OBJECTIVES:
- A) In the passage on logwood in papermaking, switch "furnish" to "pulp" in the stretch from "Julius Erfurt, describes" up to and including "for violet (65).", and write out that stretch with the change.
- B) Convert the data entries from the line with "common name: Slender skimmer" up to and including the line with "genus: Acer" into a two-column CSV with the columns field and value. Give one row per entry, put each field in quotation marks, and turn any line breaks into spaces.

PASSAGE TO READ:

<<<<

Julius Erfurt, describes turn-of-the-century commercial papermaking
methods which made use of dyed rag and white rag furnish. He cites the
use of logwood in the production of red paper from a yellow straw
furnish, dyed with logwood extract and hydrochloric acid in the vat
(65). The extract was also combined in small to large quantities with
mixtures of inorganic dyes and organic dyes such as quercitron, fustic,
sumac leaves, and catechu to create blue, grey-green, beige and black
packing papers. Erfurt mentions the use of stannous (tin (II)) chloride
for reddish-purple, copper sulfate for blue, sodium or potassium
bichromate for gray or black, and aluminum sulphate for violet (65).
Paper could also be colored after formation with a colored glaze or
wash. There has been no mention of logwood for this application,
however, it is quite possible that it was used in this way. Logwood has
also been used on paper as a watercolor and as a component of some inks
including iron gall ink, chrome logwood ink with potassium chromate,
haematein inks, and logwood inks for copying papers (Ainsworth, 90-97).
Ainsworth includes recipes for all of these inks in his book Inks:
Their Composition and Manufacture (97). Broad mentions an interesting
quality of logwood ink, “One reason why the dye remained in commercial
use longer than any other natural dyestuff was that it has excellent
bleed fast properties, yet can be completely bleached out with a 5%
solution of sodium hydroxide.” This reversibility made it suitable for
use on paper meant for recycling, and one of the more recent uses of
the ink was for the printing of telephone directories. Broad also
mentions that the dye was still being used in the 1970s for typewriter
ribbons and the coloring of leather (qtd. in Koretsky: 38). Its
relative impermanency and low cost made it appropriate for use on
wallpapers as well. According to Delamare and Guineau, in the 18th
century “wallpaper was by definition a form of decoration that could
readily be changed; its colors therefore did not need to be as stable
as those used in a quality cloth. Often they were inexpensive,
easy-to-use paste inks made from domestic vegetable colors…”(83).

>>>>

(Data records)

<<<<

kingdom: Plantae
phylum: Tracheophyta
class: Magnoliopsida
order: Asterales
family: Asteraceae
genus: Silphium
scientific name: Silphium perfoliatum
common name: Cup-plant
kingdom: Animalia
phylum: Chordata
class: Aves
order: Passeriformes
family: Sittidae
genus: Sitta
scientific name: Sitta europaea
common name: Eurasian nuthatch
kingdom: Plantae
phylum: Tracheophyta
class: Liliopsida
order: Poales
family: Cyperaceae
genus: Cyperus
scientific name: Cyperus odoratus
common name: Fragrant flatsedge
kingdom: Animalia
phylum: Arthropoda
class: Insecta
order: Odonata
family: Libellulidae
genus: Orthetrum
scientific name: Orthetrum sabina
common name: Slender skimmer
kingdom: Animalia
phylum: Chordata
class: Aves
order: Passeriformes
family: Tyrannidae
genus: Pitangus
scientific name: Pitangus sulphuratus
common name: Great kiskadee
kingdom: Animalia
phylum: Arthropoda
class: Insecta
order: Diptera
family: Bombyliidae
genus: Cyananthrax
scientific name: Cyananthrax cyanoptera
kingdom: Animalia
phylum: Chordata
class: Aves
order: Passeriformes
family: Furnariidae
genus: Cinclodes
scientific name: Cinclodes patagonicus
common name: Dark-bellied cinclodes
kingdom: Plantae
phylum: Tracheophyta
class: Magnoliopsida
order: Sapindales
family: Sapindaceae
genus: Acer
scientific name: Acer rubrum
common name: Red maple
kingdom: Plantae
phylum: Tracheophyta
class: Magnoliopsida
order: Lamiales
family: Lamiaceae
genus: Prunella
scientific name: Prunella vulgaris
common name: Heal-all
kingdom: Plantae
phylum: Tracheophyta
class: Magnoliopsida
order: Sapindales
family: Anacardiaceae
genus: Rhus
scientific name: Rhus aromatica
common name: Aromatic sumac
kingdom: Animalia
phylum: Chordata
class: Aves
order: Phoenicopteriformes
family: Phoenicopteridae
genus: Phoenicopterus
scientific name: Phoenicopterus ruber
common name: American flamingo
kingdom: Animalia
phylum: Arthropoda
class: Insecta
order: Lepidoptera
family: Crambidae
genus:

>>>>

RESPONSES IN ORDER:
- A)
Julius Erfurt, describes turn-of-the-century commercial papermaking
methods which made use of dyed rag and white rag pulp. He cites the
use of logwood in the production of red paper from a yellow straw
pulp, dyed with logwood extract and hydrochloric acid in the vat
(65). The extract was also combined in small to large quantities with
mixtures of inorganic dyes and organic dyes such as quercitron, fustic,
sumac leaves, and catechu to create blue, grey-green, beige and black
packing papers. Erfurt mentions the use of stannous (tin (II)) chloride
for reddish-purple, copper sulfate for blue, sodium or potassium
bichromate for gray or black, and aluminum sulphate for violet (65).

- B)
field,value
"common name:","Slender skimmer"
"kingdom:","Animalia"
"phylum:","Chordata"
"class:","Aves"
"order:","Passeriformes"
"family:","Tyrannidae"
"genus:","Pitangus"
"scientific name:","Pitangus sulphuratus"
"common name:","Great kiskadee"
"kingdom:","Animalia"
"phylum:","Arthropoda"
"class:","Insecta"
"order:","Diptera"
"family:","Bombyliidae"
"genus:","Cyananthrax"
"scientific name:","Cyananthrax cyanoptera"
"kingdom:","Animalia"
"phylum:","Chordata"
"class:","Aves"
"order:","Passeriformes"
"family:","Furnariidae"
"genus:","Cinclodes"
"scientific name:","Cinclodes patagonicus"
"common name:","Dark-bellied cinclodes"
"kingdom:","Plantae"
"phylum:","Tracheophyta"
"class:","Magnoliopsida"
"order:","Sapindales"
"family:","Sapindaceae"
"genus:","Acer"